Bush Snr was of course the consumate professional politician / administrator who'd done a string of top jobs before succeeding Ronald Reagan at the very top in 1989 - one helluva juncture in world history at which to take over. I doubt if anyone would make a case for his having been a top-10 president overall: appointing Dan Quayle as VP, and losing (to Clinton) after one term, don't feel like qualifications for the shortlist.
But he had a couple of vital qualifications for the job in 1990: he'd been Ambassador to the UN; Director of the CIA; and he'd been on active combat service as a naval pilot in WW2 - 58 missions, DFC. One way or the other, he'd learned some very significant lessons that were to prove extremely important for the conduct of the (First) Gulf War, both before and during the fighting.
The one that's relevant to our curent narrative on the build-up phase, 30 years ago today, is his enthusiam for building a substantial anti-Saddam coalition of nations. We could all make the case as to why that would be a clever way to go, in terms of global politics - not least because, well, Middle East. And then there was Russia, hovering to the north, with more than a passing interest in what was to transpire.

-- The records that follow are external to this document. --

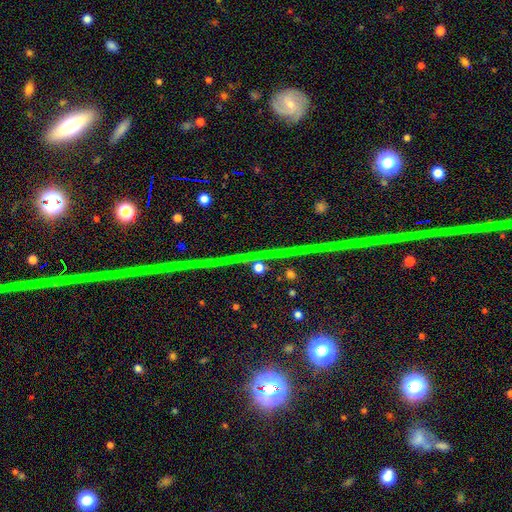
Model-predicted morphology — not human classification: smooth-or-featured: star or artifact: 75% | featured or disk: 15% | smooth: 11%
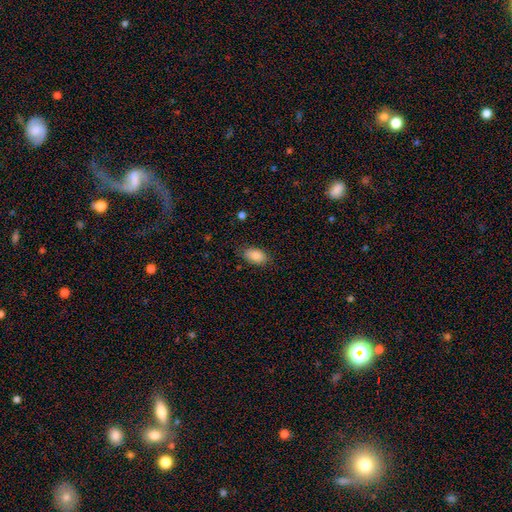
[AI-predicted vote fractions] This is clearly a smooth galaxy (88%). How rounded: clearly in between (93%). Merging: clearly none (81%).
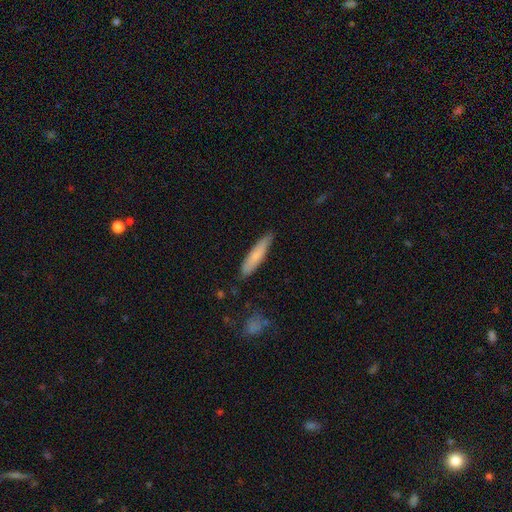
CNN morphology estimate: Smooth or featured: smooth — 76% (featured or disk — 18%)
How rounded: cigar-shaped — 86% (in between — 12%)
Merging: none — 82% (minor disturbance — 14%)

But it's not a no-brainer - particularly when his concept of the coalition extended to asking other countries to contribute troops on the ground. Getting the UK onside was one thing - trusted ally, Security Council member, useful capabilities (Cyprus was vital, as we've discussed before; and all three services had plenty to offer in those days), on the same NATO doctrinal wavelength, part of the same intelligence community, fought alongside the USA in the Pacific theatre (inter alia) where Bush himself served. But - as was later to be proved to be all too true - making use of, errr, Egyptian forces always seemed like a difficulty one could do without.

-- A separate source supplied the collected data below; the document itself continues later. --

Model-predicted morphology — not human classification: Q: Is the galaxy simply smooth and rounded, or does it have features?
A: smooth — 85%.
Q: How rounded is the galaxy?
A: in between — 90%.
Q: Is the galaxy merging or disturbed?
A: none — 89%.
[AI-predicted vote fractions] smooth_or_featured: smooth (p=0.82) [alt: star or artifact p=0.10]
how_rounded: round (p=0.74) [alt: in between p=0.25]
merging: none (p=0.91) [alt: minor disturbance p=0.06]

Still, Bush insisted on it, and there was a motley feel to the eventual lineup in the desert. We'll maybe get to that next year, when the 30th anniversary of the actual fighting falls. Apparently he very much whipped in this coalition himself, making many a 'phonecall to monarchs and presidents around the world, doubtless making good use of the contacts he'd made over the preceeding decades. And a strikingly large number of nations joined the party - Wiki lists 34 - with additional players like Germany and Japan contributing $$$, on top of the huge financial contribution made by Saudi Arabia for obvious reasons of self-interest.
Bush also had a fine team to execute his orders (this does not include Quayle). James Baker was a competent Secretary of State. Colin Powell, the Chairman of the Joint Chiefs of Staff, was and is very well-regarded. And the appointment of General Norman Schwarzkopf to lead the mighty alliance on the ground was an excellent choice.